The liquid suction device described. 5. A cleaning spitz for cleaning a pipette having a suction port on a side surface of a tip, the cleaning spitz having a through hole for penetrating the pipette, a cleaning liquid supply path communicating with the through hole for supplying a cleaning liquid, and a through hole. And a cleaning liquid discharge passage for discharging the cleaning liquid. The cleaning spitz has an axis of the suction port of the pipette and an axis of the inlet of the cleaning liquid discharge passage at an angle larger than 90 degrees when viewed from the axial direction of the pipette. A pipette cleaning device that is arranged in an eggplant. 6. A pipette having a suction port at its tip, a suction unit for sucking a first liquid through the pipette, a supply unit for supplying a second liquid to the pipette, and a suction unit and a supply unit are controlled. A liquid suction device that controls the supply unit to fill the suction port of the pipette with the second liquid before sucking the first liquid. 7. A cleaning spitz for cleaning a pipette is further provided, wherein a suction port of the pipette is provided on a tip side surface, and the cleaning spitz has a through hole for penetrating the pipette and a cleaning liquid supply which communicates with the through hole to supply a cleaning liquid.

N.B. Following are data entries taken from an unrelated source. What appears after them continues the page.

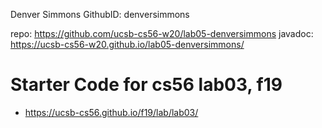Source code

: Denver Simmons
GithubID: denversimmons

repo: https://github.com/ucsb-cs56-w20/lab05-denversimmons
javadoc: https://ucsb-cs56-w20.github.io/lab05-denversimmons/

# Starter Code for cs56 lab03, f19

* <https://ucsb-cs56.github.io/f19/lab/lab03/>

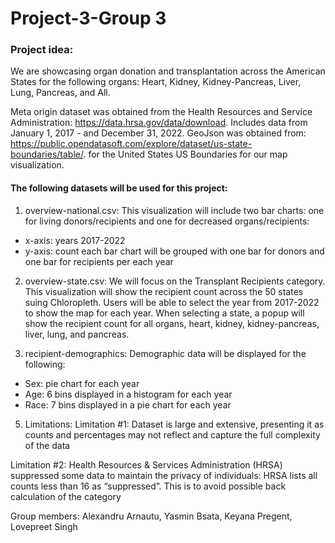 # Project-3-Group 3 

### Project idea: 
We are showcasing organ donation and transplantation across the American States for the following organs: Heart, Kidney, Kidney-Pancreas, Liver, Lung, Pancreas, and All. 

Meta origin dataset was obtained from the Health Resources and Service Administration: https://data.hrsa.gov/data/download. Includes data from January 1, 2017 - and December 31, 2022.
GeoJson was obtained from: https://public.opendatasoft.com/explore/dataset/us-state-boundaries/table/. for the United States US Boundaries for our map visualization.

#### The following datasets will be used for this project: 
1. overview-national.csv: 
 This visualization will include two bar charts: one for living donors/recipients and one for decreased organs/recipients:
- x-axis: years 2017-2022
- y-axis: count
  each bar chart will be grouped with one bar for donors and one bar for recipients per each year 

  
2. overview-state.csv: 
We will focus on the Transplant Recipients category. This visualization will show the recipient count across the 50 states suing Chloropleth. Users will be able to select the year from 2017-2022 to show the map for each year. When selecting a state, a popup will show the recipient count for all organs, heart, kidney, kidney-pancreas, liver, lung, and pancreas.       

4. recipient-demographics: 
Demographic data will be displayed for the following:
- Sex: pie chart for each year
- Age: 6 bins displayed in a histogram for each year
- Race: 7 bins displayed in a pie chart for each year

5. Limitations:
Limitation #1: Dataset is large and extensive, presenting it as counts and percentages may not reflect and capture the full complexity of the data

Limitation #2: Health Resources & Services Administration (HRSA) suppressed some data to maintain the privacy of individuals: 
HRSA lists all counts less than 16 as “suppressed”. This is to avoid possible back calculation of the category 



Group members: Alexandru Arnautu, Yasmin Bsata, Keyana Pregent, Lovepreet Singh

The cleaning spitz has a passage and a cleaning liquid discharge passage communicating with the through hole to discharge the cleaning liquid. The cleaning spitz has a suction port axis of the pipette and an inlet axis of the cleaning liquid discharge passage as viewed from the axial direction of the pipette. The liquid suction device according to claim 6, wherein the liquid suction device is arranged so as to form an angle larger than a degree.